雖然說 words.txt 裡面涵蓋到人口調查中真實名字的比例蠻高的，但只有佔所有資料 9.14% ，有其他三十幾萬的資料都是無意義的字，在真實電話簿中不會有這樣的情形出現，整份資料當成電話簿中的姓名我想是不適合的。

然後順手用同樣的程式碼做了 ./dictionary/all-names.txt 的分析，這份資料裡面有 24% 左右是真實姓名，雖然比上一份資料的真實姓名多，而且有重複的姓氏或名字，但是數量太少，如果要當作有按照真實比例的 dataset 還是不太夠

	人口調查	all-names.txt
總人數	6290251	16751
非真實姓名	0	12705
姓氏總數	6290251	6851
女性名字	3184399	5514
男姓名字	3003954	2048
女姓名字所佔總數比例	50.62%	32.92%
男姓名字所佔總數比例	47.76%	12.23%

研究如何使用熵分析

Entropy (information theory) : entropy (more specifically, Shannon entropy) is the expected value (average) of the information contained in each message. 'Messages' can be modeled by any flow of information.

在資訊理論裡面，熵是對不確定性的測量。但是在資訊世界，熵越高，則能傳輸越多的資訊，熵越低，則意味著傳輸的資訊越少。

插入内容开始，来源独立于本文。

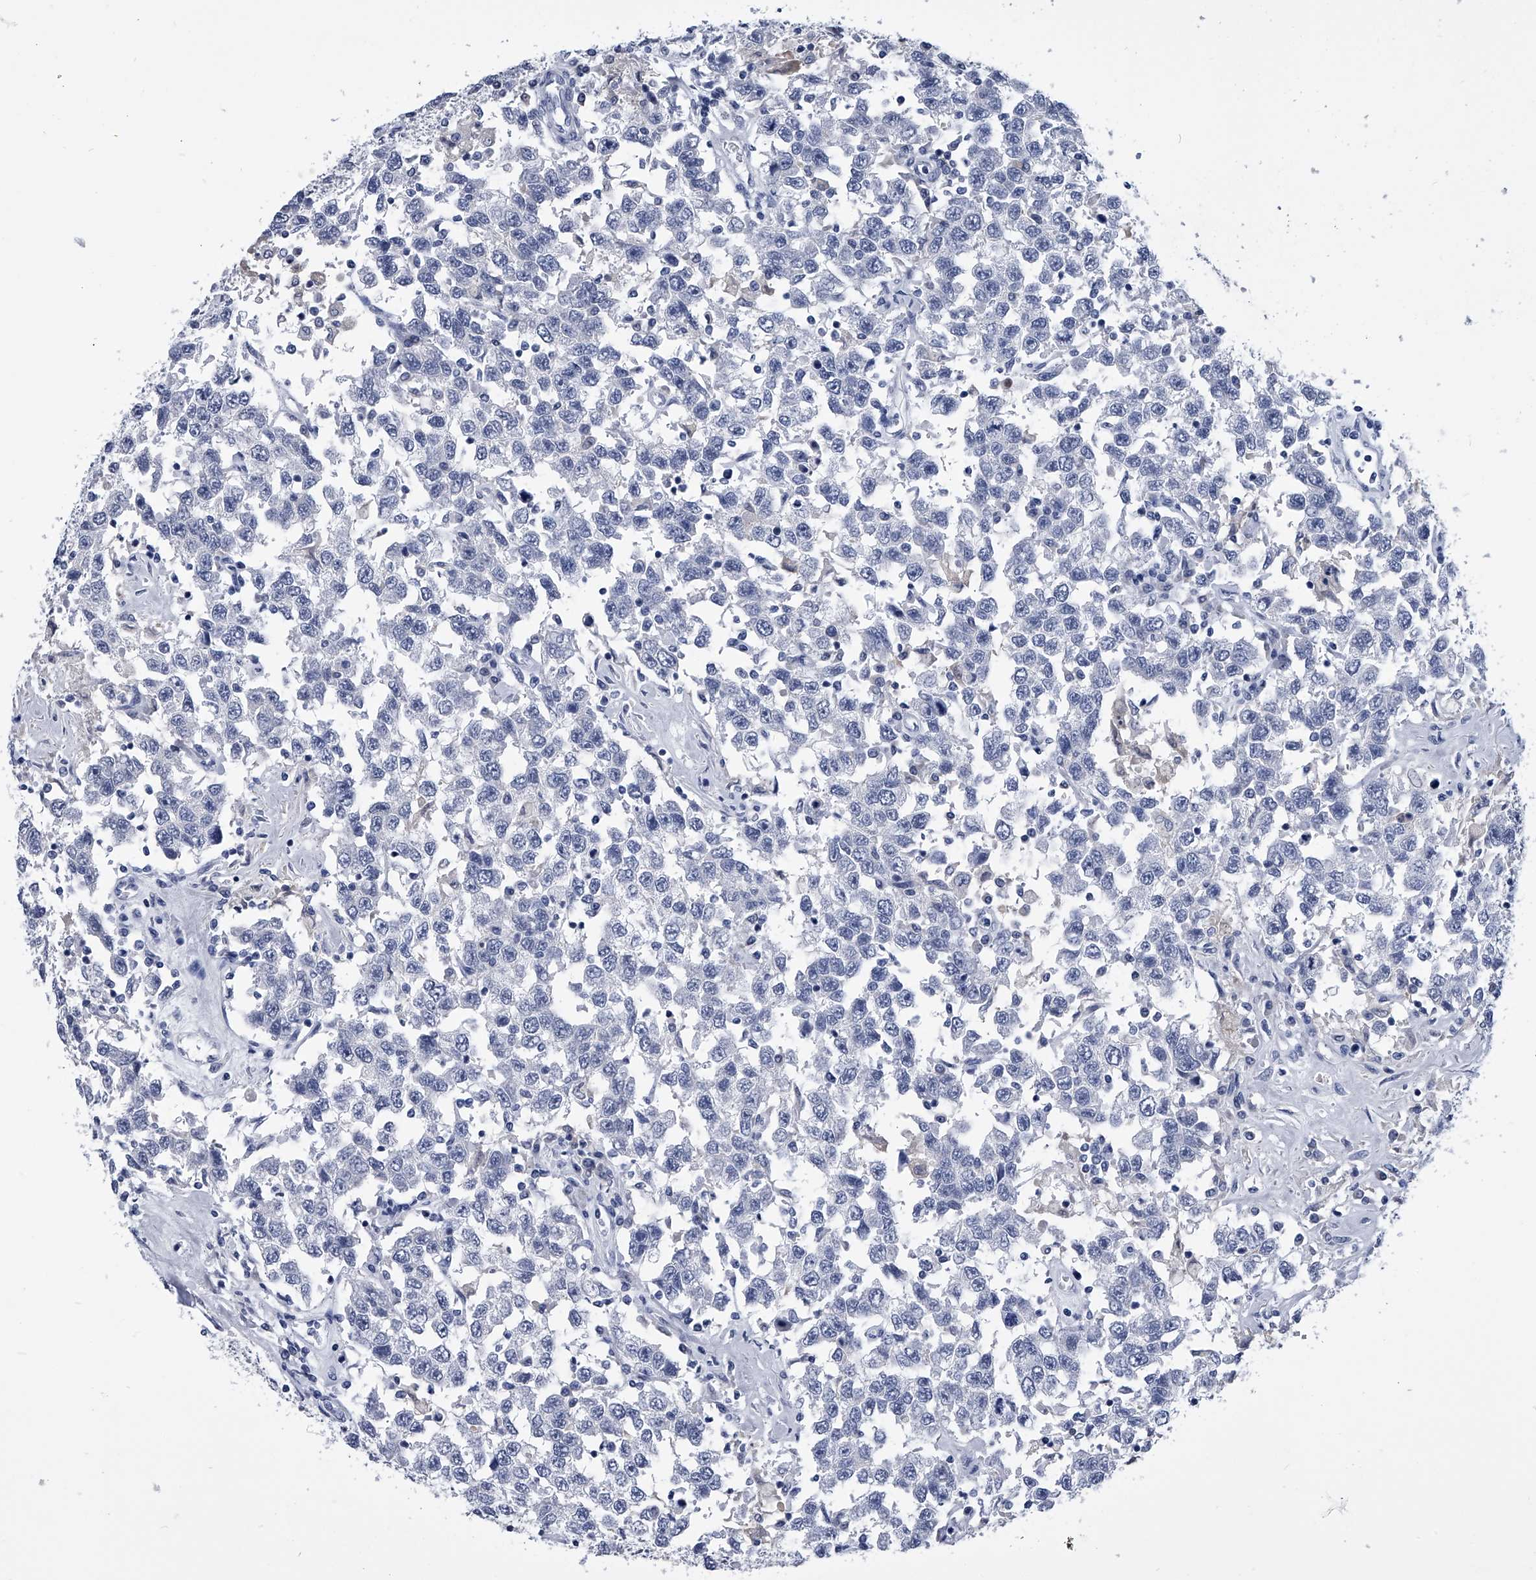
{"staining": {"intensity": "negative", "quantity": "none", "location": "none"}, "tissue": "testis cancer", "cell_type": "Tumor cells", "image_type": "cancer", "snomed": [{"axis": "morphology", "description": "Seminoma, NOS"}, {"axis": "topography", "description": "Testis"}], "caption": "Immunohistochemical staining of testis cancer (seminoma) exhibits no significant staining in tumor cells.", "gene": "PDXK", "patient": {"sex": "male", "age": 41}}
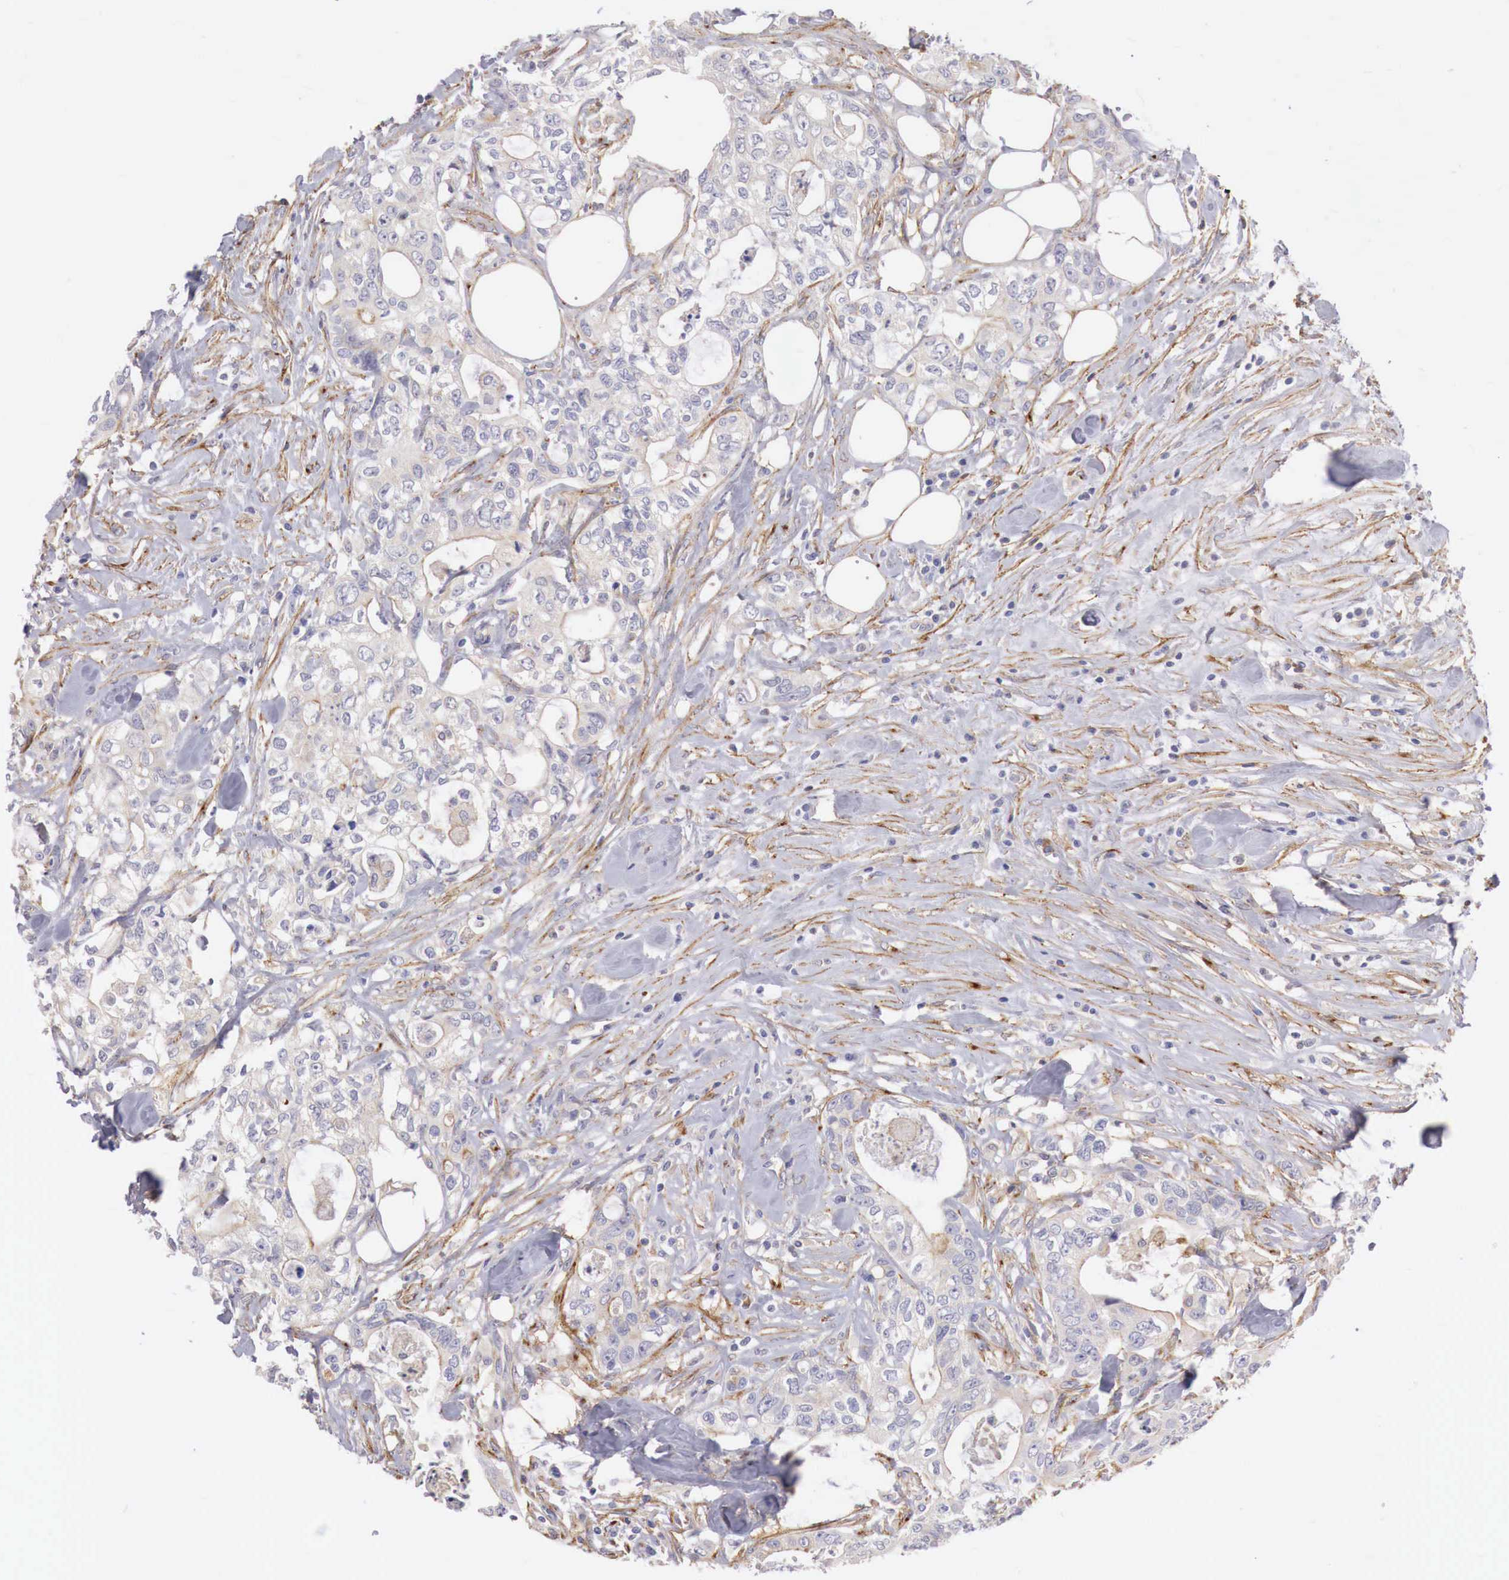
{"staining": {"intensity": "negative", "quantity": "none", "location": "none"}, "tissue": "colorectal cancer", "cell_type": "Tumor cells", "image_type": "cancer", "snomed": [{"axis": "morphology", "description": "Adenocarcinoma, NOS"}, {"axis": "topography", "description": "Rectum"}], "caption": "IHC of colorectal cancer (adenocarcinoma) demonstrates no positivity in tumor cells.", "gene": "KLHDC7B", "patient": {"sex": "female", "age": 57}}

熵是對某個系統之不確定性或混亂程度的度量方法，也可以想成，如果 dataset 的熵值越大，資較就越混亂，不確定性越高，越無法預測

不過我沒有找到適合用在分析或改善 dataset 的應用，熵可以用來分析一個字當中有包含多少的資訊，或是分析壓縮過後的資料是否有提高壓縮率，雖然說可以知道姓氏與名字出現的次數所呈現的亂度，也可以計算出真實統計出來的亂度，若是亂度接近只能說某些字出現的頻率與真實相似，但是這並不能知道同樣頻率的字與真實是否為同一個，所以不採用此方法分析

舉個例子，假設真實世界姓名的分佈是

SMITH, SMITH, SMITH, SMITH, JOHNSON, JOHNSON, JOHNSON, BROWN, BROWN, DAVIS

但是我分析的資料是

JONES, JONES, JONES, JONES, LEE, LEE, LEE, HILL, HILL, SCOTT

兩筆資料的 entropy 都是大約 4.94，頻率一樣的字卻不相同，我認為是不適合這個問題

改善

改善的部份，我在美國人口調查局中拿他們 1990 的姓名資料，這次人口普查蒐集 7,200,000 人的資料，一共分成姓氏、男性名子與女性名字三份統計，並且依據出現的頻率下去做排序

	 File Name		Valid Records	  Unique Names	
						 
  1. dist.all.last		6,290,251         88,799 
  2. dist.female.first		3,184,399          4,275
  3. dist.male.first		3,003,954          1.219

首先考慮到我們的 dataset 就是電話簿本身的資料，在 349900 人中出現比例最低也有大約 4 個人，而電話簿同樣名字無法識別誰是誰，所以以下的測試資料會全都使用名字 + 姓氏來當作一筆資料

名子與姓氏的資料都有出現的比例，改善後的 dataset 依照名字比例數量配上也依照比例的姓氏，大概是像這樣子

MARY MILES
MARY STEWART
MARY AGEE
MARY ANDERSON
MARY CRAVEN
MARY CLARK
MARY FLUDD
MARY FORREST
MARY BARELA
MARY LARA
MARY KELLER
MARY RENEAU

最後是改善過的資料與人口調查的比較，改善過後的 dataset 包含真實姓氏與真實名字，男女性名字比例與真實接近

	人口調查	full-names.txt
總人數	6290251	5567224
姓氏	6290251	5567224
女性名字	3184399	2861372
男姓名字	3003954	2727188
女姓名字所佔比例	50.62%	51.40%
男姓名字所佔比例	47.76%	48.99%

95%信賴區間

原本測量出的時間會有些誤差，在 main.c 中加入信賴區間的計算，使得 append 及 findname 量測出的時間較準確，這邊使用 95 ％信賴區間表示真實資料有95％的可能性會落在這個區間。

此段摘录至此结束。